MY EYES ARE SWOLLEN RED because of crying too much. What I have seen last night keeps haunting me. Its like, t*****e. Its torturing me!
And Im gonna say, I am hurt. Deeply hurt to be precise.
I mean, I love him and then one time Im going to see him kissing another girl?! Right in front of me!
Lazily, I walked in the bathroom and starts to prepare for school. After, I fried an egg for breakfast. I dont care if I will fail for my test just because of an egg. I seriously font care. My heart and mind is still occupied by the pain from last night. I dont even think that I can stand up again. I am wrecked. Wrecked wreck.
I have been hurt, so dont expect me to act like nothing happened.
My friend Jess greeted me but I cat greet her back. Looks like she sensed that Im not in the mood so she just kept quite. I silently thanked her.
In class, I cant focus so I excused my self.
"Can I please be excuses. I wanna go the comfort room."
The brow of our professor raised. "And why is that?" she asked.
I should be intimidated by her but I keep calm and look directly in her eyes. I am looking for a good alibi and then a great idea popped into my mind. Im sure shes going to understand it, shes a she.
"Girls problem. Time of the month."
Her lips formed "o". She nodded so I got out. I went to the comfort room then found my self crying. Crying my sadness away.
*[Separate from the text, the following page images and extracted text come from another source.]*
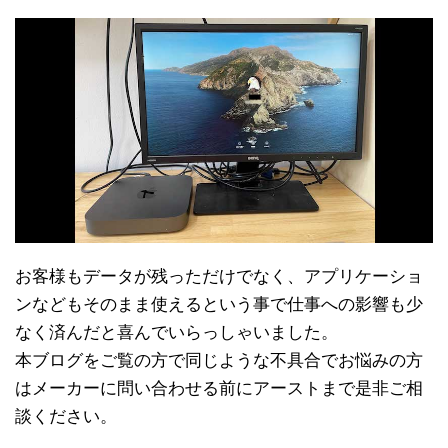
お客様もデータが残っただけでなく、アプリケーショ
ンなどもそのまま使えるという事で仕事への影響も少
なく済んだと喜んでいらっしゃいました。
本ブログをご覧の方で同じような不具合でお悩みの方
はメーカーに問い合わせる前にアーストまで是非ご相
談ください。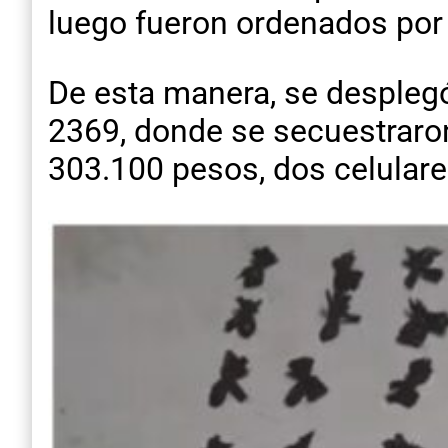
luego fueron ordenados por 
De esta manera, se desplegó
2369, donde se secuestraro
303.100 pesos, dos celulare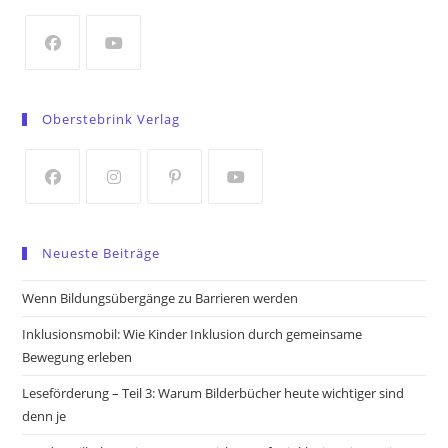
new
tab
Opens
Opens
in
in
Oberstebrink Verlag
a
a
new
new
tab
tab
Opens
Opens
Opens
Opens
in
in
in
in
Neueste Beiträge
a
a
a
a
new
new
new
new
Wenn Bildungsübergänge zu Barrieren werden
tab
tab
tab
tab
Inklusionsmobil: Wie Kinder Inklusion durch gemeinsame
Bewegung erleben
Leseförderung – Teil 3: Warum Bilderbücher heute wichtiger sind
denn je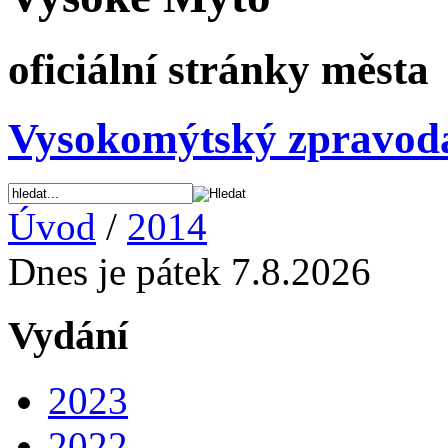
oficiální stránky města
Vysokomýtský zpravod
Úvod
/
2014
Dnes je pátek 7.8.2026
Vydání
2023
2022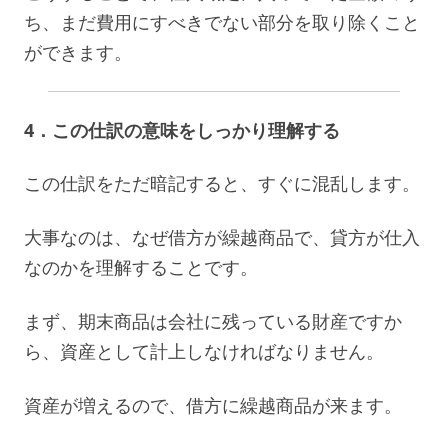
ち、まだ費用にすべきでない部分を取り除くこと
ができます。
4．この仕訳の意味をしっかり理解する
この仕訳をただ暗記すると、すぐに混乱します。
大事なのは、なぜ借方が繰越商品で、貸方が仕入
なのかを理解することです。
まず、期末商品は会社に残っている財産ですか
ら、資産として計上しなければなりません。
資産が増えるので、借方に繰越商品が来ます。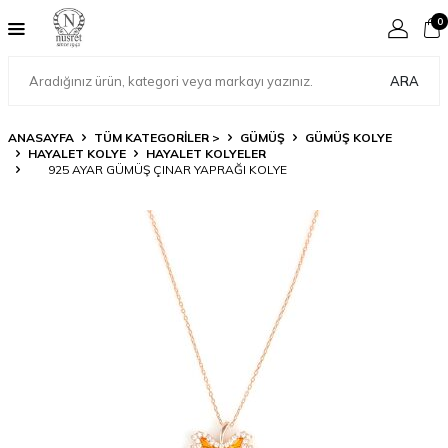
0
ARA
ANASAYFA
TÜM KATEGORİLER >
GÜMÜŞ
GÜMÜŞ KOLYE
HAYALET KOLYE
HAYALET KOLYELER
925 AYAR GÜMÜŞ ÇINAR YAPRAĞI KOLYE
I hope that this is the last tears that Im going to shed for him.
I swear.
I went to my work feeling a little off. But despite of that, I still manage to do my job well.
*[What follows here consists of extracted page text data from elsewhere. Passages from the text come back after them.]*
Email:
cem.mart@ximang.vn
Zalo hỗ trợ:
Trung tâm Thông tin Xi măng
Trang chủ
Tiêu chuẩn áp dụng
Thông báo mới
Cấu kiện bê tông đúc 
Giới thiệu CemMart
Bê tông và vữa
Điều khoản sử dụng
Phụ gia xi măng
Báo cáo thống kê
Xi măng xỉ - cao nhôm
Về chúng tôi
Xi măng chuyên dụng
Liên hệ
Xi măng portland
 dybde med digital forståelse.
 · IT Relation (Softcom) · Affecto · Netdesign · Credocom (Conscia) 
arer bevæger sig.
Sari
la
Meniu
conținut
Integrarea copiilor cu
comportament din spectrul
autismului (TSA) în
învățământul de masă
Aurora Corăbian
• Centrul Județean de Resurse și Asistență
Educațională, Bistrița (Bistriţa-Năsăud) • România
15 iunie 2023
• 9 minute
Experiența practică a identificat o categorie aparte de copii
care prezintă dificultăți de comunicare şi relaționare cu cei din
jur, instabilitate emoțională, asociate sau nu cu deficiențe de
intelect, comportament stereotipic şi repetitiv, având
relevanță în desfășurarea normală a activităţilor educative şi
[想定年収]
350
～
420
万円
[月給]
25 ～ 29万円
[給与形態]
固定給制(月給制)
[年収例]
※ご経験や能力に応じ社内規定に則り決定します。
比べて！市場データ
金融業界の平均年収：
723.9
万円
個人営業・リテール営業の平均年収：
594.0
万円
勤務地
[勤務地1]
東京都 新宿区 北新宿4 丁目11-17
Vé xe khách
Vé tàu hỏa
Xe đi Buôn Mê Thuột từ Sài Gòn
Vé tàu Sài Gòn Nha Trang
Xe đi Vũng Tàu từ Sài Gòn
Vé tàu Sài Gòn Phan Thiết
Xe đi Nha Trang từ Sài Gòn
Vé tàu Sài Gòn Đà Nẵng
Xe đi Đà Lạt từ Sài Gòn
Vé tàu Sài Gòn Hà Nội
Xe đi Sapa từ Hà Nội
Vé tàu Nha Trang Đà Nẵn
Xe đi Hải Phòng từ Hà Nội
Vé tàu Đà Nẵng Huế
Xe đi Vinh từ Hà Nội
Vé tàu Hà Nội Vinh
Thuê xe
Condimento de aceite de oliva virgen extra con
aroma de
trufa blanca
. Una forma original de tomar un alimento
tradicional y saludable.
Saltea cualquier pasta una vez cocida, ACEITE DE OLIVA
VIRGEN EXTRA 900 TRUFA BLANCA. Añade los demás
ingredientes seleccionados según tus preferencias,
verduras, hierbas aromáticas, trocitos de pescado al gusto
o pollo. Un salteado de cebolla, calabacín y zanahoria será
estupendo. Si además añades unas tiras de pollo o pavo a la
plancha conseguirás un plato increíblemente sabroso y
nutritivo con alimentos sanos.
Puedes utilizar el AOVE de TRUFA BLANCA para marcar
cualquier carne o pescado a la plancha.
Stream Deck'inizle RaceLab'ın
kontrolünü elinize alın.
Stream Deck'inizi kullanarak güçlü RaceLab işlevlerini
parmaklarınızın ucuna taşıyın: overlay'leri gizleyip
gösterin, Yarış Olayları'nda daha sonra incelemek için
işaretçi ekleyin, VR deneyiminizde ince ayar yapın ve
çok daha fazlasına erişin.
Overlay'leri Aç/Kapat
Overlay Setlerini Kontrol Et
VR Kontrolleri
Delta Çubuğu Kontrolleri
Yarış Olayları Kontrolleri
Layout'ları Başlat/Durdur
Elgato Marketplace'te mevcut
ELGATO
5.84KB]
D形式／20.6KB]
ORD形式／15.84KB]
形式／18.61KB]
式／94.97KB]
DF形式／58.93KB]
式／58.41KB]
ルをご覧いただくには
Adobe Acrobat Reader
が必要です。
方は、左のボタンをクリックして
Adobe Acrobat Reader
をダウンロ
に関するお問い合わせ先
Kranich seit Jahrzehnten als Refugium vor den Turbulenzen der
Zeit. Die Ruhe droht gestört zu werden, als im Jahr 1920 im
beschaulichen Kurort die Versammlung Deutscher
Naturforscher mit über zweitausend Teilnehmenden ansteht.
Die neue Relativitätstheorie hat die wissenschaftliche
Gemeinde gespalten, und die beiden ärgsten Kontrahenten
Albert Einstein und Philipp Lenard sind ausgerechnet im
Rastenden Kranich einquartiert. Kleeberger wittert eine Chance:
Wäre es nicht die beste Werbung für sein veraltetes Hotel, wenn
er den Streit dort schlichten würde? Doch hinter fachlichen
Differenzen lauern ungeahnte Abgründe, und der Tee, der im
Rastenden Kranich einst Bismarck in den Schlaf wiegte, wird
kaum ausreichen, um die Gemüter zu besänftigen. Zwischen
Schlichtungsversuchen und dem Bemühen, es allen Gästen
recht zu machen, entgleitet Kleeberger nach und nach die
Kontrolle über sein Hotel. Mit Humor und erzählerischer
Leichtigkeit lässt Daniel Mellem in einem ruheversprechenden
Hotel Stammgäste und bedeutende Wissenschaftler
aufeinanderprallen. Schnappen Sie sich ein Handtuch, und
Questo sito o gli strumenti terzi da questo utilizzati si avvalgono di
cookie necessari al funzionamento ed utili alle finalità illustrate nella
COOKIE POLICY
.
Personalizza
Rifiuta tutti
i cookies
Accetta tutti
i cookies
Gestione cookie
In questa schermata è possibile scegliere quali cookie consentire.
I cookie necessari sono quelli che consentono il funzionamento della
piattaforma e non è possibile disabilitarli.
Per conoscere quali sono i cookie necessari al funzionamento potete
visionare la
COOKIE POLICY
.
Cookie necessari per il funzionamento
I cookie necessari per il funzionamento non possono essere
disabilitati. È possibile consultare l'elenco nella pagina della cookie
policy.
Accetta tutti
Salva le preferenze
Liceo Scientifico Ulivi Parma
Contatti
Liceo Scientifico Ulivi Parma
For the following days I keep my self busy so that I can forget about that night. But the things are not on the way I want it. Because my ex, Bryan, came and wanted to talk to me.
"What now?"
He sighed, "I want to explain."
I dont know, but I ended up listening to him.
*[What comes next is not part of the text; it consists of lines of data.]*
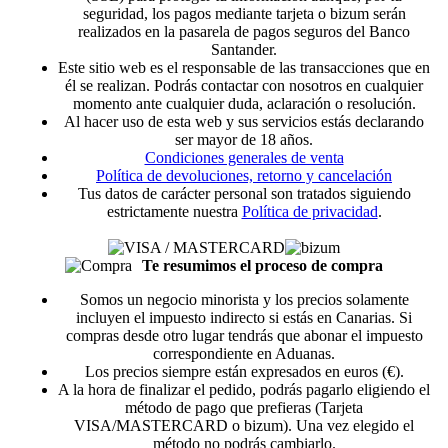
seguridad, los pagos mediante tarjeta o bizum serán
realizados en la pasarela de pagos seguros del Banco
Santander.
Este sitio web es el responsable de las transacciones que en
él se realizan. Podrás contactar con nosotros en cualquier
momento ante cualquier duda, aclaración o resolución.
Al hacer uso de esta web y sus servicios estás declarando
ser mayor de 18 años.
Condiciones generales de venta
Política de devoluciones, retorno y cancelación
Tus datos de carácter personal son tratados siguiendo
estrictamente nuestra
Política de privacidad
.
Te resumimos el proceso de compra
Somos un negocio minorista y los precios solamente
incluyen el impuesto indirecto si estás en Canarias. Si
compras desde otro lugar tendrás que abonar el impuesto
correspondiente en Aduanas.
Los precios siempre están expresados en euros (€).
A la hora de finalizar el pedido, podrás pagarlo eligiendo el
método de pago que prefieras (Tarjeta
VISA/MASTERCARD o bizum). Una vez elegido el
método no podrás cambiarlo.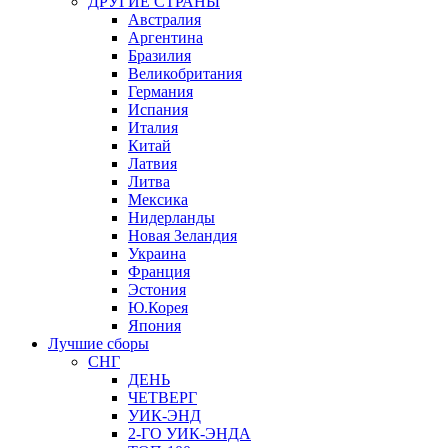
ДРУГИЕ СТРАНЫ
Австралия
Аргентина
Бразилия
Великобритания
Германия
Испания
Италия
Китай
Латвия
Литва
Мексика
Нидерланды
Новая Зеландия
Украина
Франция
Эстония
Ю.Корея
Япония
Лучшие сборы
СНГ
ДЕНЬ
ЧЕТВЕРГ
УИК-ЭНД
2-ГО УИК-ЭНДА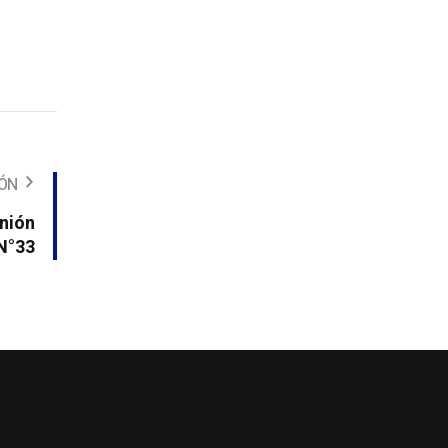
IÓN
unión
 N°33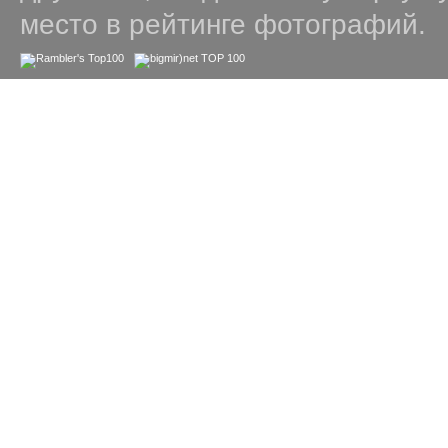
место в рейтинге фотографий.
"That night before that", he started. "I got a fight with my dad. He really is mad at me to the point that he want to disown me. I actually felt sad about that but later on my sadness is being replaced by anger. I know you cant understand me—"
"I'll try." I cut him off.
"Thank you."
I rolled my eyes. I gestured that he should keep on explaining.
"My mother talked to me and said that the only way to make my dad's anger away is to date this girl that they like for me."
My heart tighten. I know that his parents doesn't like me but I think thats below the belt.
He looked at me and guilt is visible in his eyes. "Look, I am sorry."
"Go on." I said, holding my tears.
He sighed. "Then we went on a date. I actually feel good around her. Its like, she can make my feel happy, wanted, and contented". He reached for his pocket and handed me his handkerchief.
Actually, its a little awkward to accept it but I still do. Looks like I have to lower my pride in order to understand the both of us. I listened to him while crying silently. It hurts, It really hurts.
"And the next thing I knew, Im falling for her."
This time, I cant helped it I sobbed.
"The time that you asked me where I was that night, its true that I am at the Callegros...but with someone."
I looked up the sky and I can see the gray clouds preparing a rain to pour.
"It was sudden, she kissed me", he looked at me and reached for my cheeks but I slapped it away. "Sorry. The next thing I knew, you were there. I know that I need yo come up to you but I also want to be with her."
"Whats her name?" I asked.
I saw him smiled. Smile that I wish I was the reason. But knowing it wasn't me, hurts.
"Freya. Her name is Freya."
I quietly nodded. Freya, nice name.
"Continue."
"Uhm", he cleared his throat. "Then I made up my mind. I like you but I love her. And Im choosing her that night. So sorry."
I smiled. I flashed my sweetest smile.
"Its alright, Im okay."
"No your not."
"I said I do."
"But I know your not." he insisted.
"Tell me", he held my hand. "What can I do to make it up to you?"
Both my mind and heart are fighting. I wanted to say that "Love me, lets go back to the way we were" , but I stopped. I dont wanna be selfish. So even if my heart is against it, I said this "Take good care of her. Treat her better that me. Lave her harder than me. Never make her cry. I dont want her to end up like me."
"I...I dont deserve you..." he uttered in which way, I agreed. "You deserve someone better."
"I know, and I just realized it now." I laughed.
"So this is it?"
"The what?"
"Our end."
I nodded. "Yes Bryan, this is our end. The next time we see each other, we will be strangers."
He hugged me then whispered, "Thank you. I know one day, you will found your happiness", then he left. Just like that.
This is the start, we are now strangers.
I looked up the sky and asked my self.
"What can make me happy?"
Just then, the rain poured. Now I know what will make me happy.
Umbrella. Looks like Im going to bring an umbrella.